## BEGIN Passage shown
[Localization] New draft layout for Khmer keyboard: Feedback wanted

Sayamindu Dasgupta sayamindu at gmail.com
Wed Oct 15 18:16:13 EDT 2008


I just uploaded a new version of the draft at
http://wiki.laptop.org/go/User:Sayamindu/Khmer_Keyboard_Draft

The general principle is like:

a) only one character of the US (qwerty) layout is shown on the keys
b) the character on the top left of the keys is generated in the Khmer
mode through the Alt-Gr keys

This is based on the standard layout proposed by the National ICT
Development Authority of the Royal Government of Cambodia (NiDA) -
more at http://www.khmeros.info/drupal/?q=en/node/399
Thanks,
Sayamindu


On Mon, Oct 6, 2008 at 11:00 PM, Alexander Dupuy <alex.dupuy at mac.com> wrote:
> The new layout certainly jams a lot of glyphs onto the number keys. I
> would say that if you are going to put them all there, you should at
> least make the size of the numbers consistent - right now the 2, 4, and
> 8 are the normal size, and all the others are smaller.
>
> Walter Bender asked about fitting 5 glyphs on the ESC key (actually, it
> is the ~ key) - on that one it actually fits better than the 5 glyphs on
> the numbers, since all of those are rather simple.
>
> I have a more general question, though - with a 3- or 4-glyph layout
> like the previous proposal, it's pretty clear how you get the glyphs:
> the left side is Latin script, with the upper glyph accessible with
> shift key, and the right side is the local script, again with the upper
> glyph accessible with shift key. Switching between the latin and local
> script modes can be done with the script selector key under enter, and
> possibly for just the next character with alt gr (I only have a US
> keyboard on my XOs, so can't really say).
>
> With a 5-glyph layout, what is the input model? On the number keys, the
> latin symbol glyphs presumably accessible with shift (in latin script
> mode) are all over the place - on the upper left on the 4-glyph keys
> [2:@, 4:$, 8:*] on the upper right on some 5-glyph keys [1:!, 3:", 5:%,
> 9:(, 0:)], and the middle left on two others [6:^, 7:&]. This is rather
> confusing.
## END Passage shown
## BEGIN Dataset extract
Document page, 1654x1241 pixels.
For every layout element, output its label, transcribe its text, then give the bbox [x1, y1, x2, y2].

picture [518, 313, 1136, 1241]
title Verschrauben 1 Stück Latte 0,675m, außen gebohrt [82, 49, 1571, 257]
## END Dataset extract
_What you need to do_
a: Rewrite the Khmer keyboard post from "This is based" to "others are smaller.", changing "number keys" to "digit keys".
b: According to the Khmer keyboard post, which organization proposed the standard layout that the new draft is based on?
c: Pick up the Khmer keyboard post after its final sentence and continue it.
The material comes from a separate source.

_Results of the exercise_
a:
This is based on the standard layout proposed by the National ICT
Development Authority of the Royal Government of Cambodia (NiDA) -
more at http://www.khmeros.info/drupal/?q=en/node/399
Thanks,
Sayamindu


On Mon, Oct 6, 2008 at 11:00 PM, Alexander Dupuy <alex.dupuy at mac.com> wrote:
> The new layout certainly jams a lot of glyphs onto the digit keys. I
> would say that if you are going to put them all there, you should at
> least make the size of the numbers consistent - right now the 2, 4, and
> 8 are the normal size, and all the others are smaller.

b: The National ICT Development Authority of the Royal Government of Cambodia (NiDA).

c:
>
> Looking at the high-res image of the keyboard, I can see that some of
> the symbols are duplicated in middle-left and upper-right positions: !,
> %, (, and ) - and possibly " - it's not clear; and on lower-left and
> upper-left positions as well: (comma and period), and one key where two
> symbols are both duplicated (/ and ?). I'm guessing that the difference
> between these is latin- vs. khmer-script versions of punctuation
> (something like CJK punctuation, which takes full or half-width). Since
> they look very similar, is it really necessary to repeat them on the
> keys? If you're in latin script mode, you'll get the latin period,
> comma, or whatever, and if you're in khmer script mode, the khmer
> version - having two copies of the symbol doesn't necessarily make this
> clearer.
>
> If the Khmer keyboard is going to put 5 glyphs on a significant number
> of keys, it should choose a layout and use it consistently for all the
> keys, with implicit (e.g. lowercase latin) or unused positions left
> blank. I realize that this somewhat contradicts the suggestion about
> only placing one copy of latin vs. khmer punctuation on a key, but
> perhaps a middle position for symbols that work in either mode would work.
>
> I'm guessing that some (all?) of the 5th glyphs will be accessible via
> alt gr (the presence of the euro sign € on the 5 key is a clue) so that
> alt gr will not be available for non-locking script shift. If this is
> the case, will they be accessible via alt gr in both script modes, or
> just one? If they will be accessible in both, perhaps it would make
> sense to change the layout so that rather than three-on-left, two on
> right, you had something like this? (a=alt gr, l=latin, L=shift-latin,
> k=khmer, K=shift-khmer)
>
> a L K
> l k
>
> with three variants for shared punctuation: M=!%()? and maybe " (i.e.
> where L is similar to K) - and H=.,/ (i.e. where l is similar to a).
>
> a M (for 1, 5, 9, 0 and maybe 3)
> l k
>
> L K (for period and comma)
> H k
>
> M (for slash/question-mark key)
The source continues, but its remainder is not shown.